A diameter of a circle has endpoints P(-10,2) and Q(4,6)
a. find the center of the circle.
b. find the radius of your answer is not an interger express in radical form
c. write an equation for the circle
The center is the midpoint of PQ: (-3,4)
The radius is half the length of PQ: 1/2 √(14^2+4^2)
Now, knowing the center and the radius, you know that the equation is
(x+3)^2 + (y-4)^2 = r^2
i got (x+3)^2 + (y-2)^2=65
Please help
To find the center of the circle, we can use the midpoint formula. The formula for finding the midpoint of a line segment with endpoints (x1, y1) and (x2, y2) is:
Midpoint = ((x1 + x2)/2, (y1 + y2)/2)
a. For our given points P(-10, 2) and Q(4, 6), we can find the midpoint as follows:
Midpoint = ((-10 + 4)/2, (2 + 6)/2)
= (-6/2, 8/2)
= (-3, 4)
Therefore, the center of the circle is (-3, 4).
b. To find the radius of the circle, we can use the distance formula. The formula for finding the distance between two points (x1, y1) and (x2, y2) is:
Distance = √((x2 - x1)^2 + (y2 - y1)^2)
Using the points P(-10, 2) and Q(4, 6), we can find the distance as follows:
Distance = √((4 - (-10))^2 + (6 - 2)^2)
= √((4 + 10)^2 + (6 - 2)^2)
= √(14^2 + 4^2)
= √(196 + 16)
= √212
Therefore, the radius of the circle is √212 (expressed in radical form).
c. The equation for a circle with center (h, k) and radius r is:
(x - h)^2 + (y - k)^2 = r^2
Using the center (-3, 4) and the radius √212, the equation for the circle becomes:
(x + 3)^2 + (y - 4)^2 = (√212)^2
(x + 3)^2 + (y - 4)^2 = 212
So, the equation for the circle is (x + 3)^2 + (y - 4)^2 = 212.
To find the center of the circle, you can use the midpoint formula. The midpoint formula states that the coordinates of the midpoint between two points, (x₁, y₁) and (x₂, y₂) is given by:
Midpoint = ((x₁ + x₂)/2 , (y₁ + y₂)/2)
a. Using the midpoint formula, let's find the center of the circle:
Coordinates of P: x₁ = -10, y₁ = 2
Coordinates of Q: x₂ = 4, y₂ = 6
Center of the circle = ((-10 + 4)/2 , (2 + 6)/2)
= (-6/2 , 8/2)
= (-3 , 4)
Therefore, the center of the circle is (-3, 4).
b. To find the radius of the circle, we can use the distance formula. The distance formula states that the distance between two points, (x₁, y₁) and (x₂, y₂) is given by:
Distance = √((x₂ - x₁)² + (y₂ - y₁)²)
Using the distance formula, let's find the distance between the center of the circle and one of the endpoints, P or Q:
Coordinates of P: x₁ = -10, y₁ = 2
Coordinates of the center: x₂ = -3, y₂ = 4
Distance = √((-3 - (-10))² + (4 - 2)²)
= √((7)² + (2)²)
= √(49 + 4)
= √53
Therefore, the radius of the circle is √53 (expressed in radical form).

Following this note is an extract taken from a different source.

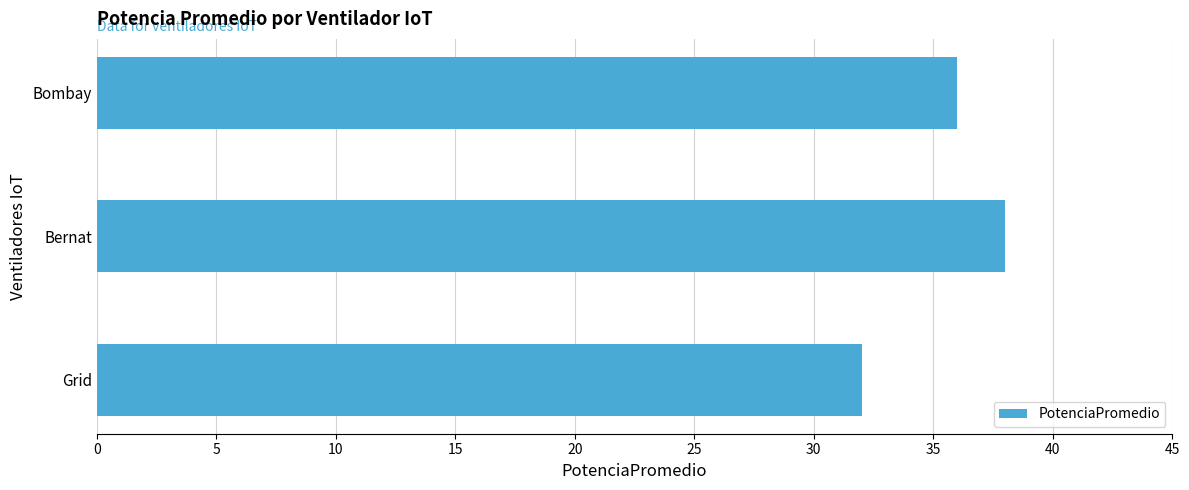

Which category has the lowest value across all series?

Grid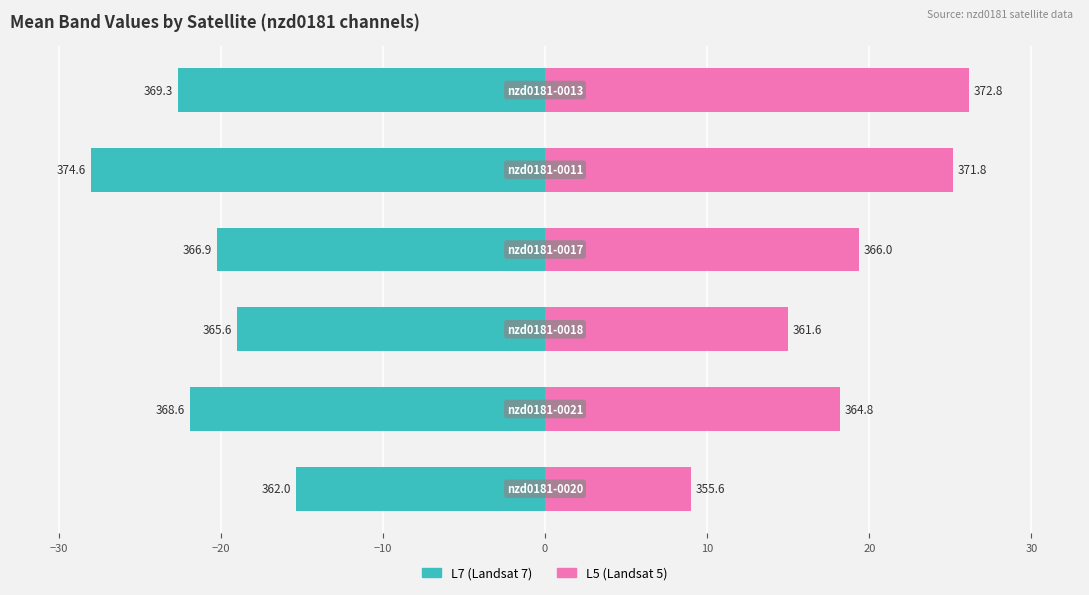

Which series has the widest spread of values?

L5 (right)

c. To write the equation of the circle, we can use the formula:
Standard Equation of a Circle: (x - h)² + (y - k)² = r²
Where (h, k) represents the center of the circle, and r represents the radius.
From part a, we found that the center of the circle is (-3, 4), and from part b, we found that the radius is √53 (expressed in radical form).
Substituting these values into the equation, we get:
(x - (-3))² + (y - 4)² = (√53)²
(x + 3)² + (y - 4)² = 53
Therefore, the equation of the circle is (x + 3)² + (y - 4)² = 53.